Dado que Jesús sufrió mucho por causa de sus enemigos durante los años que se
prolongó su Ministerio público, y considerando que San Juan el Bautista era
pariente suyo, nuestro Señor sufrió mucho cuando acaeció la muerte del predicador
del Jordán. Es esta la razón por la que San Mateo escribió en su Evangelio:
"Al oírlo Jesús (que el Bautista había muerto, y había sido sepultado por sus
seguidores), se retiró de allí en una barca, aparte, a un lugar solitario. En cuanto lo
supieron las gentes, salieron tras él viniendo a pie de las ciudades" (MT. 14, 13).
Dado que la muerte de San Juan el Bautista afectó a Jesús, el Señor quiso
tomarse un tiempo para orar y reflexionar junto a sus discípulos, pues el Mesías,
aunque aún no había sido dictada su sentencia, tenía muy claro que iba a ser
ejecutado. El retiro de Jesús junto a sus discípulos, nos recuerda que, cuando
suframos por cualquier causa, debemos dirigirle a Dios nuestras oraciones, y
meditar su Palabra que se contiene en la Biblia, quedando a la espera de que el
Dios Uno y Trino nos ilumine. El hecho de que oramos, significa que creemos en
Dios. Cuanto mayor sea nuestra dificultad para orar, más débil es la fe que nos
caracteriza. A este respecto, nos es útil aplicarnos la instrucción que San Pablo les
escribió a los cristianos de Éfeso:
"Y todo esto (vivir cumpliendo la voluntad de Dios, y evitando las ocasiones de
pecar) hacedlo orando y suplicando sin cesar bajo la guía del Espíritu; renunciad
incluso al sueño, si es preciso, y orad con insistencia por todos los creyentes" (EF.
6, 18).
¿Podemos orar por quienes carecen de nuestra fe? No solo podemos orar por
quienes no comparten nuestras creencias, pues ello es un deber, pues Dios quiere
que compartamos su deseo de que toda la humanidad se salve. Recordemos las
palabras que San Pablo le escribió al Obispo Timoteo.
"Te encarezco, pues, en primer lugar, que se hagan oraciones, súplicas,
peticiones y acciones de gracias por todos los hombres. Por los reyes y por todos
los que gozan de poder sobre la tierra, para que podamos, de forma tranquila y
sosegada, realizarnos sin trabas en nuestra condición de personas creyentes.

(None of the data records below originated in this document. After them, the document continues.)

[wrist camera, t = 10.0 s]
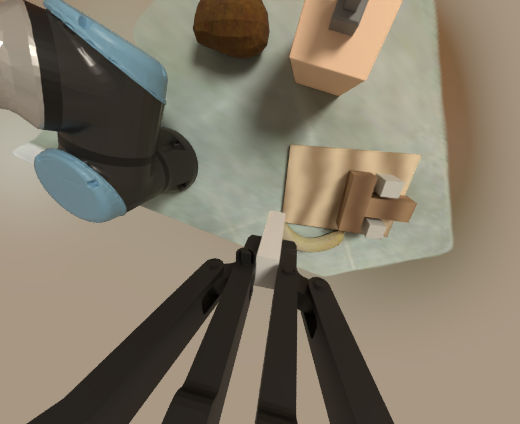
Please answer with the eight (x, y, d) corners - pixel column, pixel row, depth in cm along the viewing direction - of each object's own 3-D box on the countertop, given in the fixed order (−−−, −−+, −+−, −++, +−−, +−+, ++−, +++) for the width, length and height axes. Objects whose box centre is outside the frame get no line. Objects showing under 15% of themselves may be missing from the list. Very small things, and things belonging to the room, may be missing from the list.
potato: (212, -14, 31) (183, -56, 24) (280, 9, 31) (273, -28, 23) (205, 50, 35) (177, 31, 28) (265, 70, 35) (254, 57, 27)
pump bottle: (339, 96, 34) (386, 69, 15) (294, 82, 35) (283, 38, 15) (380, -1, 28) (548, -260, 9) (324, -16, 29) (369, -295, 9)
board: (281, 219, 48) (281, 221, 47) (290, 144, 39) (290, 145, 38) (385, 234, 44) (387, 236, 43) (418, 154, 36) (421, 155, 35)
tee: (335, 221, 44) (338, 230, 40) (349, 170, 38) (354, 175, 35) (392, 229, 42) (400, 239, 38) (415, 176, 36) (427, 182, 33)
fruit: (337, 251, 49) (339, 259, 46) (278, 242, 51) (277, 249, 48) (343, 227, 46) (346, 235, 43) (281, 218, 48) (280, 225, 45)
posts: (359, 225, 43) (365, 237, 39) (376, 173, 38) (386, 180, 33) (373, 227, 43) (381, 239, 38) (392, 174, 37) (405, 182, 33)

Hermoso y agradable es este proceder a los ojos de Dios, nuestro Señor, por
cuanto él quiere que todos los hombres se salven y conozcan la verdad" (1 TIM. 2,
1-4).
Tal como recordamos el Domingo XVIII Ordinario, a pesar de que Jesús quería
descansar con sus amigos, al ver a la multitud necesitada tanto de instrucción
espiritual como de alimentos físicos, se vio urgido a renunciar a su retiro, para
hacer lo único que quería en favor de sus oyentes. Jesús se valió de los alimentos
que consiguieron los Apóstoles de entre la multitud de sus oyentes, para alimentar
a todos los que habían escuchado sus enseñanzas. Esta es la razón que justifica el
hecho de que los misioneros, al mismo tiempo que ayudan a los pobres a nivel
material, intentan instruir a los tales espiritualmente, pues, curiosamente, nadie
cree tanto en Dios, como lo hacen los pobres, los ancianos, los enfermos y los
desamparados.
A los predicadores que creen que su trabajo en la viña del Señor no es relevante
porque no pueden cosechar el producto de su siembra, Jesús les dice con respecto
a quienes necesitan ser instruidos espiritualmente, y alimentos materiales:
""No tienen por qué marcharse; dadles vosotros de comer"" (CF. MT. 14, 16).
Los citados predicadores que no creen en la utilidad que puede tener su trabajo
en la viña del Señor, pueden preguntarle a nuestro Padre común: ¿Por qué nos
dices que te consagremos nuestros mayores esfuerzos, si somos incapaces de
pronunciar una sola palabra que ayude a nuestros oyentes a creer en Ti? Tales
cristianos, en vez de dejar de predicar el Evangelio, deben considerar su forma de
trabajar para el Señor, deben pensar que no son ellos quienes tienen que recoger el
fruto de su siembra, y tienen que aferrarse al hecho de vivir un ciclo vital de
formación, acción y oración, porque, ante Dios, todos tenemos un valor personal
que nadie nos puede quitar, lo cual nos hace reflexionar sobre que ningún esfuerzo
que llevemos a cabo con la intención de hacer el bien, debe ser considerado inútil.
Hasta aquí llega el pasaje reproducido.